The alert handler sometimes implements the PreUpdate(SPAlert, SPWeb, Boolean, String) and PostUpdate(SPAlert, SPWeb, Boolean, String) methods. As the names indicate, the methods provide a synchronous access to alert Before event that occurs when the alert is created and an asynchronous opportunity to manipulate alert processing in the After event that occurs after and alert has been modified in the user interface. The PostUpdate method is called each time an alert is updated from the user interface within the Update() method implementation. This method updates the SchedSubscriptions table with changes made to the alert. The method has two overloads. The first overload, Update() provides the default update behavior and the second overload, Update(Boolean) optionally sends a confirmation email message. The method is also called after the Timer service triggers an alert, which can be used to modify the structure of the alert confirmation email message.
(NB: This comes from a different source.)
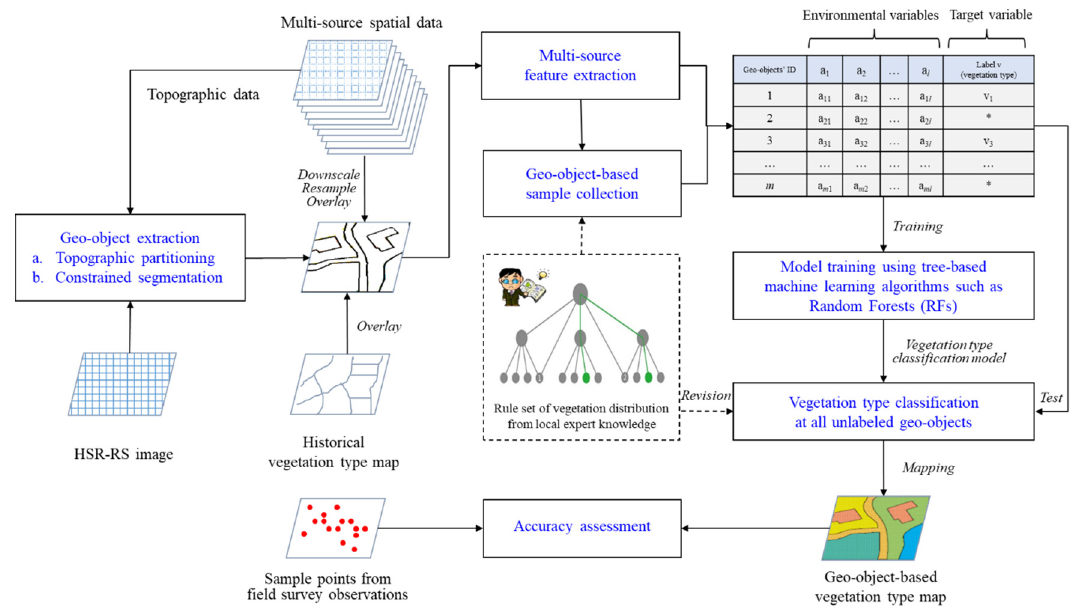
Figure 1. Flow chart of the proposed procedure for geo-object-based vegetation mapping in mountainous areas.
In cases where the default confirmation message format isn't appropriate, the Update method can be called with a false parameter, which updates the database but does not send the default confirmation. A developer can provide a custom implementation of the PostUpdate method to modify the HTML confirmation email message format and send your custom subscription confirmation email message.

This allows you to intercept the outgoing alert emails and modify the format. We can access the properties for the alert and with some XML parsing and code, we can extract all the information that we need to build up the email. Use this information to construct the HTML to display the email based on your requirements and send the email out by using the SendEmail() method.

Conclusion

The SharePoint Foundation and SharePoint Server search alerts user experience provides basic alert services and a corresponding user experience. When you have requirements that require an enriched alert user experiences, the three distinct options are as follows:

  • Use the default user experience with minimal modification, combined with the existing alerts infrastructure.

  • Edit the default user experience by modifying existing default pages or replacing the default pages with custom ASPX pages.

  • Design, build, and deliver a completely custom search alert user experience to replace the existing experience while using the existing SharePoint Foundation alert infrastructure.